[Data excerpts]
########
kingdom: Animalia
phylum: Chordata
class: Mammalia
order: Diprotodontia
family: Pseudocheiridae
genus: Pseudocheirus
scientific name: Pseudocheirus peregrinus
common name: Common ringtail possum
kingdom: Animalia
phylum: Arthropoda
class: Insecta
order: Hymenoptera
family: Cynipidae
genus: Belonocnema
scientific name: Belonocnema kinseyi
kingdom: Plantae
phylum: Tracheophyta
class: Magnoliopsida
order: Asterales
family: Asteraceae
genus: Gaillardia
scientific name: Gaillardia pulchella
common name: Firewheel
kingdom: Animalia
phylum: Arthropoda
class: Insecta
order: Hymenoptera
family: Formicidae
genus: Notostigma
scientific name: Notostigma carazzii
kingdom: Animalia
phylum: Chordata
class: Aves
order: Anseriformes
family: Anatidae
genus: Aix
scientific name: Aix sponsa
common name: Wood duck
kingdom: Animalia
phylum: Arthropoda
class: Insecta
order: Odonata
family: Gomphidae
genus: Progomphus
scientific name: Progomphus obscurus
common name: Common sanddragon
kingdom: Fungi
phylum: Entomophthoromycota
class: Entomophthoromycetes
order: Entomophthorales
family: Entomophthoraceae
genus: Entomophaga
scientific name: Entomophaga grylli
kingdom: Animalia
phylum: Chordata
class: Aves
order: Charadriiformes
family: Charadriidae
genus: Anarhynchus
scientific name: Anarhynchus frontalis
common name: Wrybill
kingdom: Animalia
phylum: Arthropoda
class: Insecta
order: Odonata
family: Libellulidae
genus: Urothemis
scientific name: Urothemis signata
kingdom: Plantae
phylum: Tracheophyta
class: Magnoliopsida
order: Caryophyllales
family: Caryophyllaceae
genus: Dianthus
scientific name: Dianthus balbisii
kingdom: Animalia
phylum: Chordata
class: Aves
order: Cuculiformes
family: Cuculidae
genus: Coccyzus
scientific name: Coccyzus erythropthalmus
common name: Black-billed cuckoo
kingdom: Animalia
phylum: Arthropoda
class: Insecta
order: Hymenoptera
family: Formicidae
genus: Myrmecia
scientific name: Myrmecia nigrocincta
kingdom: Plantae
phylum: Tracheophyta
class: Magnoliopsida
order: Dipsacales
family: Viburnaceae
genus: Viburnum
########
Exercise task >> Edit the lines above so that every "common name" becomes "vernacular name", and leave the rest of the text unchanged.

Solution for this exercise >>
kingdom: Animalia
phylum: Chordata
class: Mammalia
order: Diprotodontia
family: Pseudocheiridae
genus: Pseudocheirus
scientific name: Pseudocheirus peregrinus
vernacular name: Common ringtail possum
kingdom: Animalia
phylum: Arthropoda
class: Insecta
order: Hymenoptera
family: Cynipidae
genus: Belonocnema
scientific name: Belonocnema kinseyi
kingdom: Plantae
phylum: Tracheophyta
class: Magnoliopsida
order: Asterales
family: Asteraceae
genus: Gaillardia
scientific name: Gaillardia pulchella
vernacular name: Firewheel
kingdom: Animalia
phylum: Arthropoda
class: Insecta
order: Hymenoptera
family: Formicidae
genus: Notostigma
scientific name: Notostigma carazzii
kingdom: Animalia
phylum: Chordata
class: Aves
order: Anseriformes
family: Anatidae
genus: Aix
scientific name: Aix sponsa
vernacular name: Wood duck
kingdom: Animalia
phylum: Arthropoda
class: Insecta
order: Odonata
family: Gomphidae
genus: Progomphus
scientific name: Progomphus obscurus
vernacular name: Common sanddragon
kingdom: Fungi
phylum: Entomophthoromycota
class: Entomophthoromycetes
order: Entomophthorales
family: Entomophthoraceae
genus: Entomophaga
scientific name: Entomophaga grylli
kingdom: Animalia
phylum: Chordata
class: Aves
order: Charadriiformes
family: Charadriidae
genus: Anarhynchus
scientific name: Anarhynchus frontalis
vernacular name: Wrybill
kingdom: Animalia
phylum: Arthropoda
class: Insecta
order: Odonata
family: Libellulidae
genus: Urothemis
scientific name: Urothemis signata
kingdom: Plantae
phylum: Tracheophyta
class: Magnoliopsida
order: Caryophyllales
family: Caryophyllaceae
genus: Dianthus
scientific name: Dianthus balbisii
kingdom: Animalia
phylum: Chordata
class: Aves
order: Cuculiformes
family: Cuculidae
genus: Coccyzus
scientific name: Coccyzus erythropthalmus
vernacular name: Black-billed cuckoo
kingdom: Animalia
phylum: Arthropoda
class: Insecta
order: Hymenoptera
family: Formicidae
genus: Myrmecia
scientific name: Myrmecia nigrocincta
kingdom: Plantae
phylum: Tracheophyta
class: Magnoliopsida
order: Dipsacales
family: Viburnaceae
genus: Viburnum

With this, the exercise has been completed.